## What you should do:
Every line in the records below that holds the word "Tidak" is to be copied.

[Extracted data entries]
▬▬▬▬▬▬▬▬▬▬

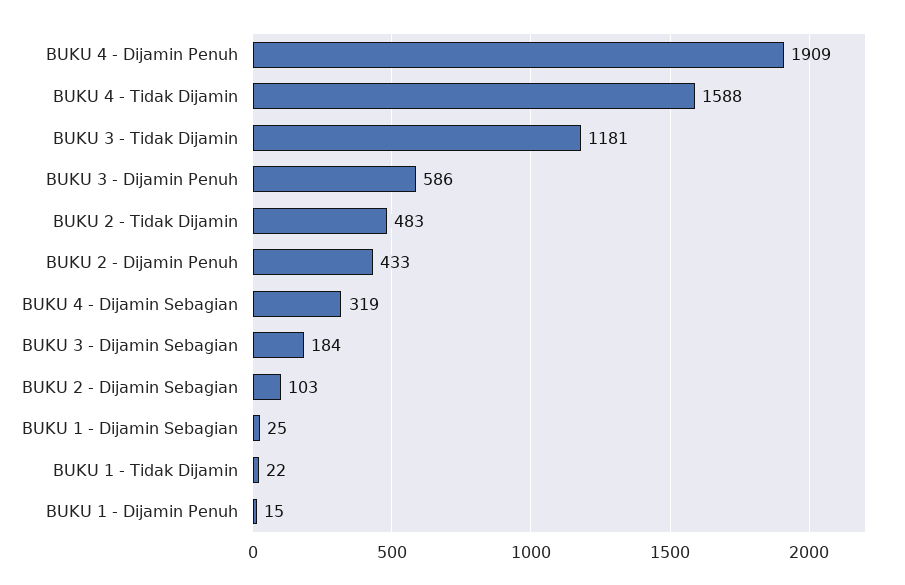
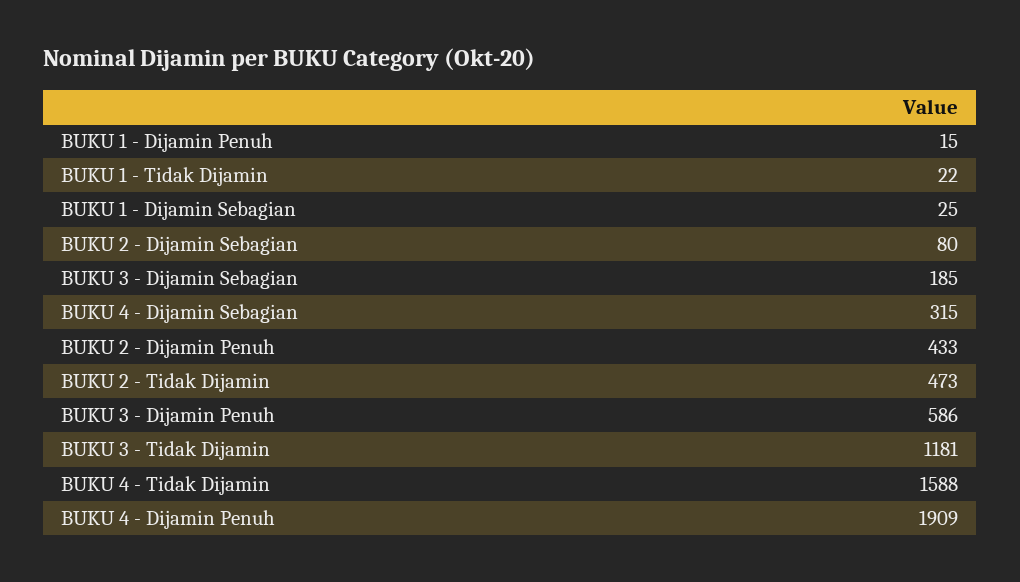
  {
    "BUKU 4 - Dijamin Penuh": 1909,
    "BUKU 4 - Tidak Dijamin": 1588,
    "BUKU 3 - Tidak Dijamin": 1181,
    "BUKU 3 - Dijamin Penuh": 586,
-   "BUKU 2 - Tidak Dijamin": 483,
+   "BUKU 2 - Tidak Dijamin": 473,
    "BUKU 2 - Dijamin Penuh": 433,
-   "BUKU 4 - Dijamin Sebagian": 319,
+   "BUKU 4 - Dijamin Sebagian": 315,
-   "BUKU 3 - Dijamin Sebagian": 184,
+   "BUKU 3 - Dijamin Sebagian": 185,
-   "BUKU 2 - Dijamin Sebagian": 103,
+   "BUKU 2 - Dijamin Sebagian": 80,
    "BUKU 1 - Dijamin Sebagian": 25,
    "BUKU 1 - Tidak Dijamin": 22,
    "BUKU 1 - Dijamin Penuh": 15
  }

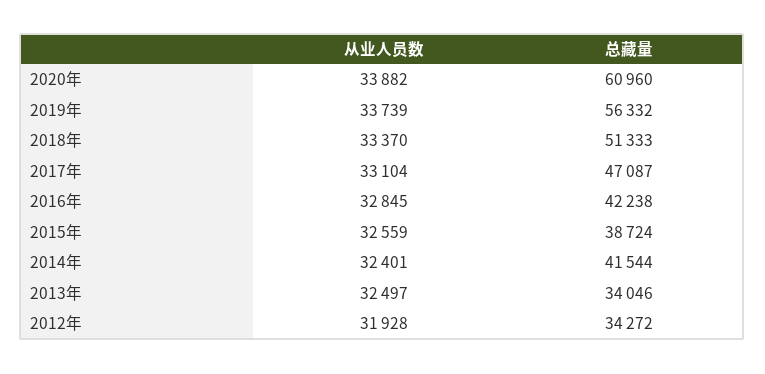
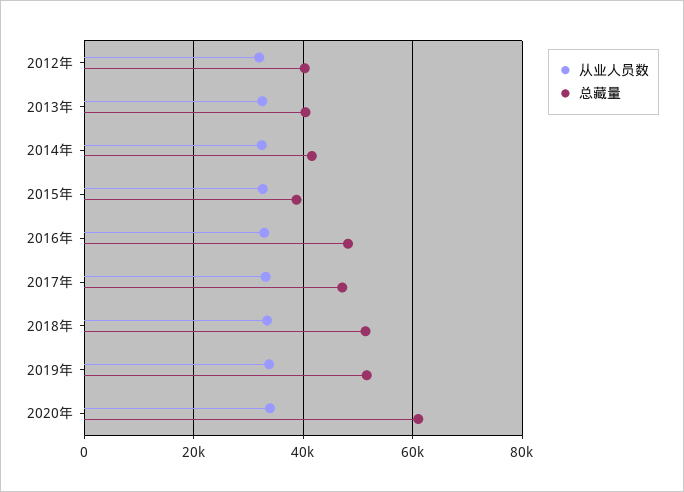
  {
    "从业人员数": {
      "2020年": 33882,
      "2019年": 33739,
      "2018年": 33370,
      "2017年": 33104,
      "2016年": 32845,
      "2015年": 32559,
      "2014年": 32401,
      "2013年": 32497,
      "2012年": 31928
    },
    "总藏量": {
      "2020年": 60960,
-     "2019年": 56332,
+     "2019年": 52000,
      "2018年": 51333,
      "2017年": 47087,
-     "2016年": 42238,
+     "2016年": 48000,
      "2015年": 38724,
      "2014年": 41544,
-     "2013年": 34046,
+     "2013年": 40000,
-     "2012年": 34272
+     "2012年": 40000
    }
  }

▬▬▬▬▬▬▬▬▬▬

## Response below:
    "BUKU 4 - Tidak Dijamin": 1588,
    "BUKU 3 - Tidak Dijamin": 1181,
-   "BUKU 2 - Tidak Dijamin": 483,
+   "BUKU 2 - Tidak Dijamin": 473,
    "BUKU 1 - Tidak Dijamin": 22,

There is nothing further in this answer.